Session 6: Immunology Issues in Mito Kids, Dr. Susan Pacheco (*Disclaimer, she also is Will’s doctor)
· Again, very interesting conversations here. What’s most alarming is that a description of mitochondria and immune function is ABSENT from ALL major reviews and textbooks on mito medicine published so far. So, we’re playing in a new field for the most part.
· There was much discussion on vaccines, IVIG and bloodstream infections. I am going to save this topic for a separate post.
Session 7: Financial and Legal Issues.
· This session was actually for child to adult planning. Like when you turn 18, what happens? I wanted to attend because we want to set Will up with a special needs trust and we also all need living wills. So, I learned some interesting information about how to protect your financial resources while not losing government funded healthcare. It’s sometimes a matter of pennies that could put Will at risk for being “too wealthy” to receive programs such as Medicaid.
· I have a lot of to-dos from this session including: living wills, burial plots, special needs trust, life insurance outside of my employer, letter of intent, setting up a special needs trust advisory in case something happens to both of us and so on…
Dinner / Reception: Keynote speaker William Gahl, National Institutes of Health, Undiagnosed programs.
· I didn’t take notes on this session because I was burned to a crisp from the previous sections. I wish I had recorded it though. He was an incredible speaker.
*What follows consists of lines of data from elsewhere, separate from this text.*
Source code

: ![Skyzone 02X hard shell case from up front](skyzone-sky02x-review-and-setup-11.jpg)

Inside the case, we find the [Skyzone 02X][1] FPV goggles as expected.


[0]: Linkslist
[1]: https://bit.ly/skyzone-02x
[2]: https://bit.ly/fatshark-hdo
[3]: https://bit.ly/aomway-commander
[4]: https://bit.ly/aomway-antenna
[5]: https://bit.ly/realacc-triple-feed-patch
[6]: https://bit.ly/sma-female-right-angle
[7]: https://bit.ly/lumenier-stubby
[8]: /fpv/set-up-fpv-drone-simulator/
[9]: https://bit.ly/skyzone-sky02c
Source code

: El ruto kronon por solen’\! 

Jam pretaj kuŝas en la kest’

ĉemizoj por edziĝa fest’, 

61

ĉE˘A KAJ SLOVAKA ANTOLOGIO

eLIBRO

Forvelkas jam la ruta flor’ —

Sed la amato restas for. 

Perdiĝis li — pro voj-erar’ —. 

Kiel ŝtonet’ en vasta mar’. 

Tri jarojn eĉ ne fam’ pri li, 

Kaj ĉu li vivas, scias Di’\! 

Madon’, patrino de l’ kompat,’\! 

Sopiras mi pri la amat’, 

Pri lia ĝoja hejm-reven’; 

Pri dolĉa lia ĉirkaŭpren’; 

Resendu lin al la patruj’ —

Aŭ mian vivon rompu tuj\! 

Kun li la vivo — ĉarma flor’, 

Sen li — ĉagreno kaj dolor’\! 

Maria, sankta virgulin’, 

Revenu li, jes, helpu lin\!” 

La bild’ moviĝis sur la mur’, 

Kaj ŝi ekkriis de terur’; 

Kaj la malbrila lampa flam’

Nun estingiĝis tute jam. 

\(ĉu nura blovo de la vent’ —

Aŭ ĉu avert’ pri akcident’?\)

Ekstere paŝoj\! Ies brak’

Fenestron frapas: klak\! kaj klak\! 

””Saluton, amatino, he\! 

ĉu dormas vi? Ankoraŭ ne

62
· The basic conversation dealt with rare and undiagnosed diseases such as mito and how the NIH researches, funds and discovers answers. Who knew?
So that was Friday. I sat with a few new Mito friends including two people from Georgia. The woman has a son who at age 22 had adult onset of Leigh’s. He’s now 25 and you would never know he is sick. That shocked me. Then to my left was a man who has a 21 month old son who has clinical symptoms of Leigh’s (not confirmed through testing) and his son was in the hospital that week and has many problems. Just goes to show how diverse one disease can present itself and we all, in theory, have the same problem.